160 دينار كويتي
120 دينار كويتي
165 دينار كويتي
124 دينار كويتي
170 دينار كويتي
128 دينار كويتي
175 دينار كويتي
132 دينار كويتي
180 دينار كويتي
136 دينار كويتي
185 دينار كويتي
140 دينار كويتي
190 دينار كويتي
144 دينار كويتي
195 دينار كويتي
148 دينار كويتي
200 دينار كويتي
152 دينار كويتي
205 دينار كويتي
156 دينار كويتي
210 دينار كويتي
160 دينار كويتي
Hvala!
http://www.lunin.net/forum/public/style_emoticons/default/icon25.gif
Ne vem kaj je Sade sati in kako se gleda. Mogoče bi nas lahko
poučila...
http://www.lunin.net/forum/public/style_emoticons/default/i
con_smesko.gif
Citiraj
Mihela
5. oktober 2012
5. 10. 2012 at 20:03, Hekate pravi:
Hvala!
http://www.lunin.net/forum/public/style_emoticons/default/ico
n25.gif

▶ Required work: Write out every line of the entries above, character for character, in the same order.

▶ Answer to this exercise:
160 دينار كويتي
120 دينار كويتي
165 دينار كويتي
124 دينار كويتي
170 دينار كويتي
128 دينار كويتي
175 دينار كويتي
132 دينار كويتي
180 دينار كويتي
136 دينار كويتي
185 دينار كويتي
140 دينار كويتي
190 دينار كويتي
144 دينار كويتي
195 دينار كويتي
148 دينار كويتي
200 دينار كويتي
152 دينار كويتي
205 دينار كويتي
156 دينار كويتي
210 دينار كويتي
160 دينار كويتي
Hvala!
http://www.lunin.net/forum/public/style_emoticons/default/icon25.gif
Ne vem kaj je Sade sati in kako se gleda. Mogoče bi nas lahko
poučila...
http://www.lunin.net/forum/public/style_emoticons/default/i
con_smesko.gif
Citiraj
Mihela
5. oktober 2012
5. 10. 2012 at 20:03, Hekate pravi:
Hvala!
http://www.lunin.net/forum/public/style_emoticons/default/ico
n25.gif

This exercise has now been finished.